We have a business requirement that IPs from IP prefixes need to be created with their names reflecting their own IP addresses. For instance, 'pip-101.102.103.104' would have address 101.102.103.104. The way Azure API handles requests support that, for the 1st IP in a prefix will surely be the first available address in it, the 2nd will be the second, and so on. But Terraform falls short and sadly does not offer a way to achieve that allocation pattern.

Okay. We can't control parallelism per resource, but we do have the flag '-parallelism=1' to force the resources to be created sequentially. Hurray, let's kill our performance to adhere to our stupid rule! At least that would work, right? Well, think again... Yes, we can control parallelism with that flag. But NO, WE CANNOT ENSURE ORDERING! For some reason known only by Terraform devs (and the Devil himself), a count-loop is NOT executed in order when we use the '-parellelism=1' flag. Example of one such apply:

azurerm_public_ip.smtp_pfix_02[2]: Creating...
azurerm_public_ip.smtp_pfix_02[2]: Creation complete after 7s [id=/...]
azurerm_public_ip.smtp_pfix_02[6]: Creating...
azurerm_public_ip.smtp_pfix_02[6]: Creation complete after 5s [id=/...]
azurerm_public_ip.smtp_pfix_02[3]: Creating...
azurerm_public_ip.smtp_pfix_02[3]: Creation complete after 4s [id=/...]
azurerm_public_ip.smtp_pfix_02[4]: Creating...
azurerm_public_ip.smtp_pfix_02[4]: Creation complete after 7s [id=/...]
azurerm_public_ip.smtp_pfix_02[11]: Creating...
azurerm_public_ip.smtp_pfix_02[11]: Creation complete after 7s [id=/...]
azurerm_public_ip.smtp_pfix_02[8]: Creating...
azurerm_public_ip.smtp_pfix_02[8]: Creation complete after 7s [id=/...]
azurerm_public_ip.smtp_pfix_02[13]: Creating...
azurerm_public_ip.smtp_pfix_02[13]: Creation complete after 7s [id=/...]
azurerm_public_ip.smtp_pfix_02[10]: Creating...
azurerm_public_ip.smtp_pfix_02[10]: Creation complete after 7s [id=/...]

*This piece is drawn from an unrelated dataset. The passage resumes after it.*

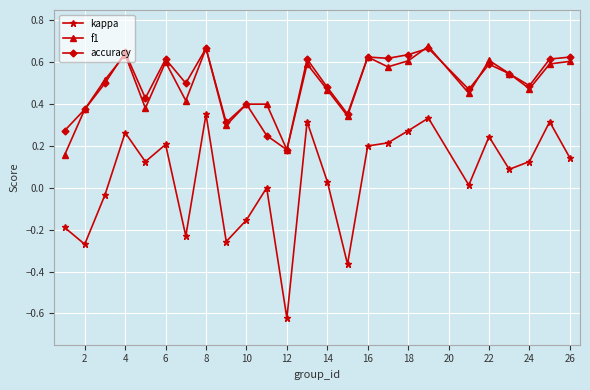

Which series has the widest spread of values?

kappa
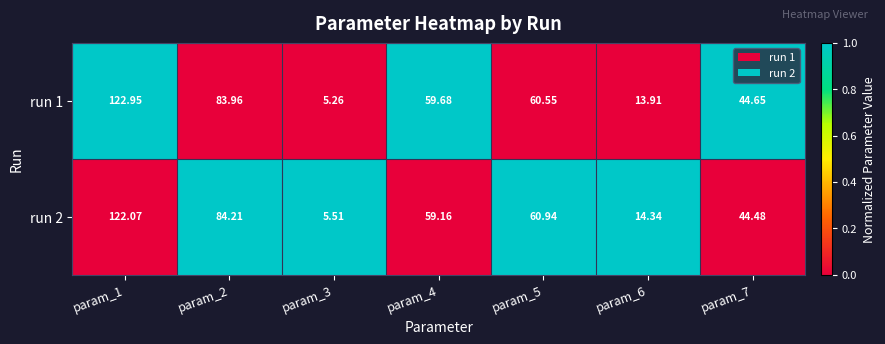

Is the value of run 2 at param_1 greater than the value of run 1 at param_7?

Yes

Why? WHY? Why wouldn't a count-loop be executed in order when parallelism is set to 1? I'm honestly crying inside for having to work with Terraform right now... And yeah, some will come with that old excuse: "TF operates on resources, not resource instances, so we cannot use count or for_each loops to create dependencies between resource instances, and bla, bla, bla..." First, we are not talking about physical dependencies (like that of a VM and a Vnet/Subnet), but simply a logical relationship. Second, why would any iteration loop not execute in order if no parallelism is at play? No respectful language would randomly iterate through a repetition loop.